Posted on 1 December 2013

Early in 2012, a unique 5,000 year old sub-fossilized trunk of an ancient giant oak tree was discovered in the Fens of Ely in Cambridgeshire. Such oak is usually referred to as “bog oak” but, having gained permission from Buckingham Palace, we are referring to the project to preserve and utilize this remarkable find as the “Diamond Jubilee Fenland Black Oak Project”.

The Project Team is led by cabinet-maker and bog oak specialist Hamish Low of Adamson and Low, who is supported by the Carpenters’ Company, PR firm Character Communications and the Company’s Building Crafts College. One of the Furniture Makers-in-Residence at the College, Steve Cook, has received a joint Queen Elizabeth Scholarship Trust/Carpenters’ Company Scholarship as apprentice to Hamish Low. The Project has also received financial support from Rooff Ltd (courtesy of Liveryman Mark Horn) and the Company Surveyors, Daniel Watney.

The massive tree trunk was excavated from farmland on 26th September 2012 and found to be perfectly preserved. It is 13 metres long and weighs more than 4 tonnes. A saw mill was built at the site in order that the trunk could be sawn into planks and then transported to the Building Crafts College in Stratford, East London.

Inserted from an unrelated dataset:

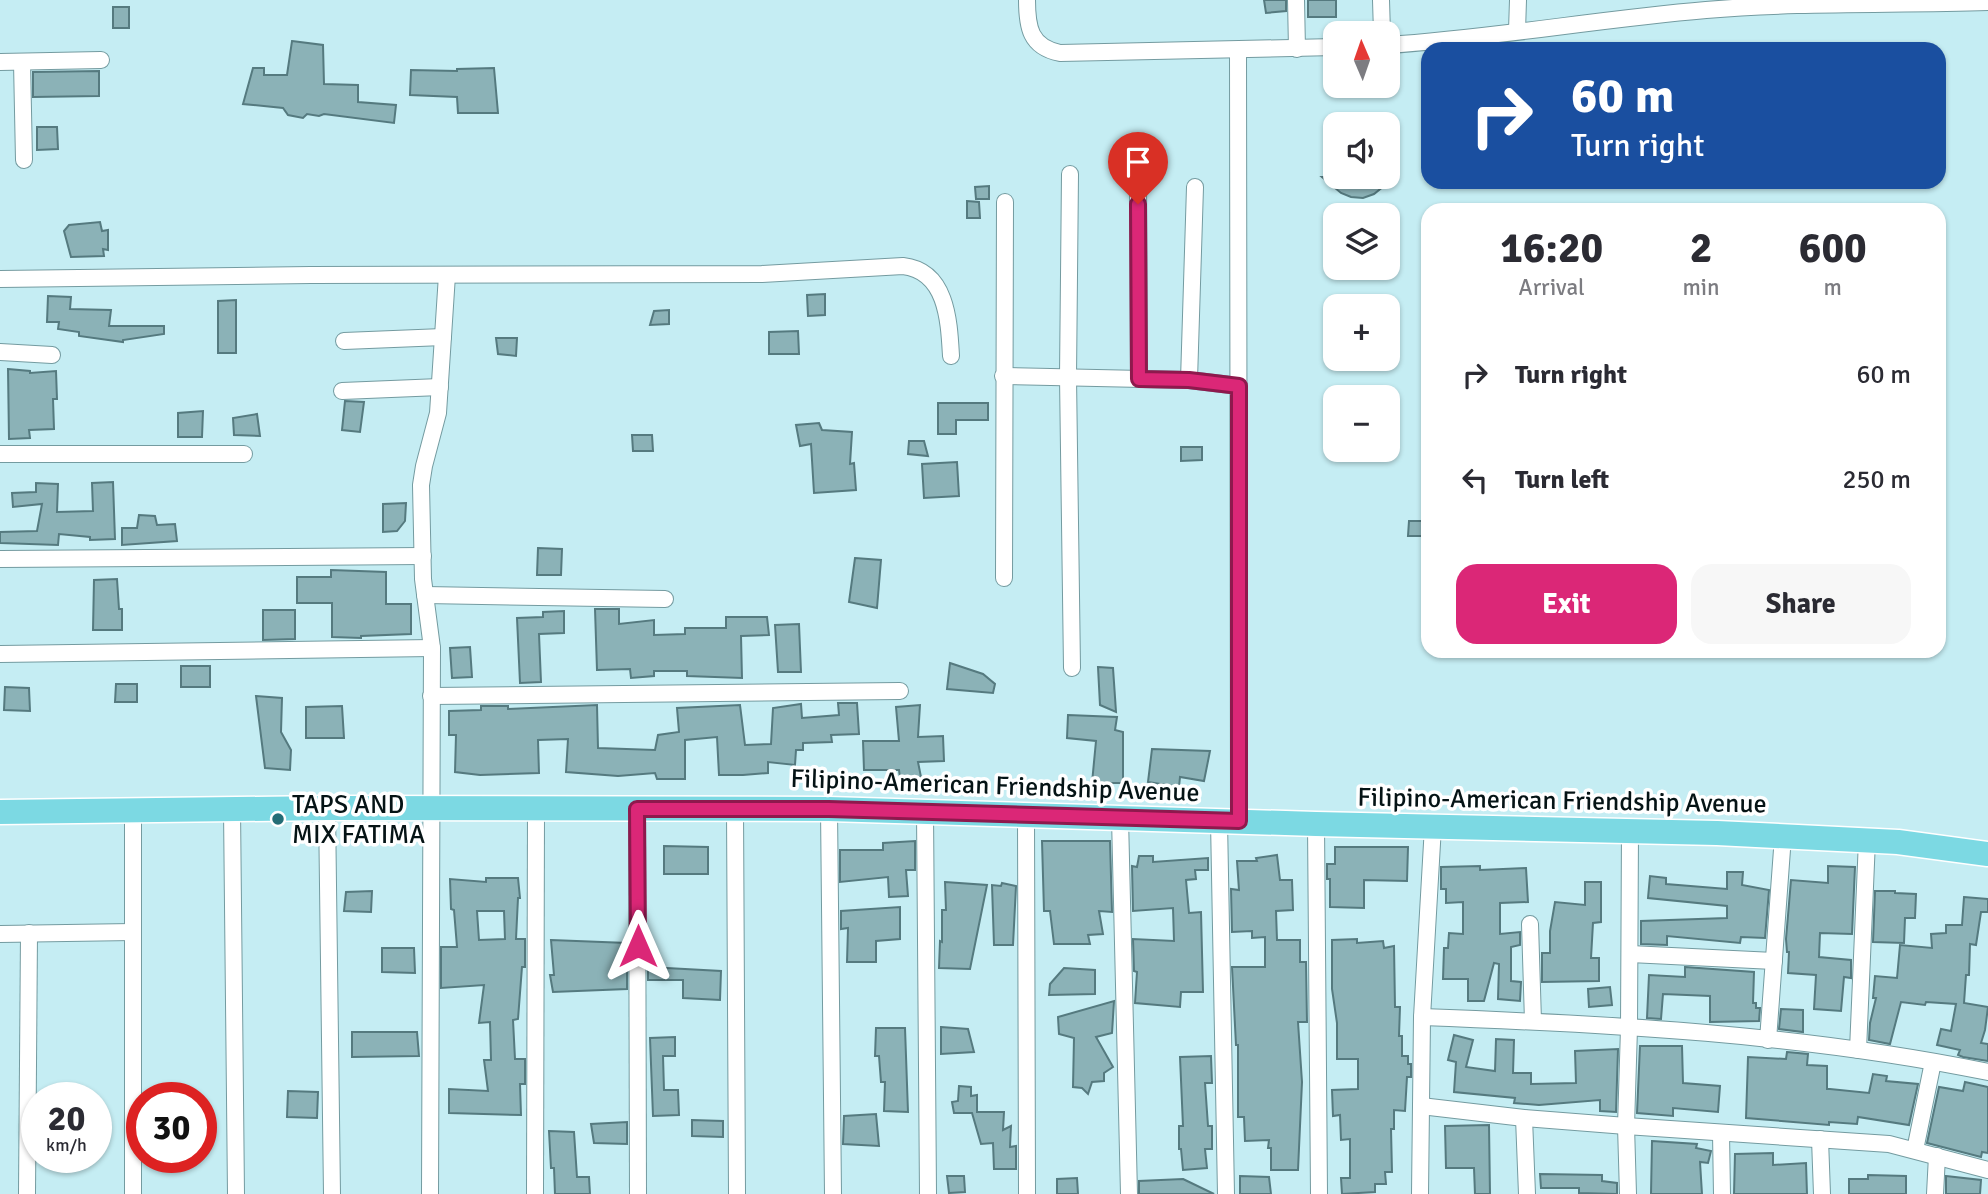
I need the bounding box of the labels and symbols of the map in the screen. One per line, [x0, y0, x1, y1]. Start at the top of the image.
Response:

A purpose-built kiln has been built at the College to dry the oak over six months. This will reduce its weight and some of its girth but its unique length will remain both an opportunity and a challenge for the Project Team. A unique 13 metre table will be created as a gift to the nation to mark the Queen’s Diamond Jubilee, and a suitable destination found for a remarkable piece of English history.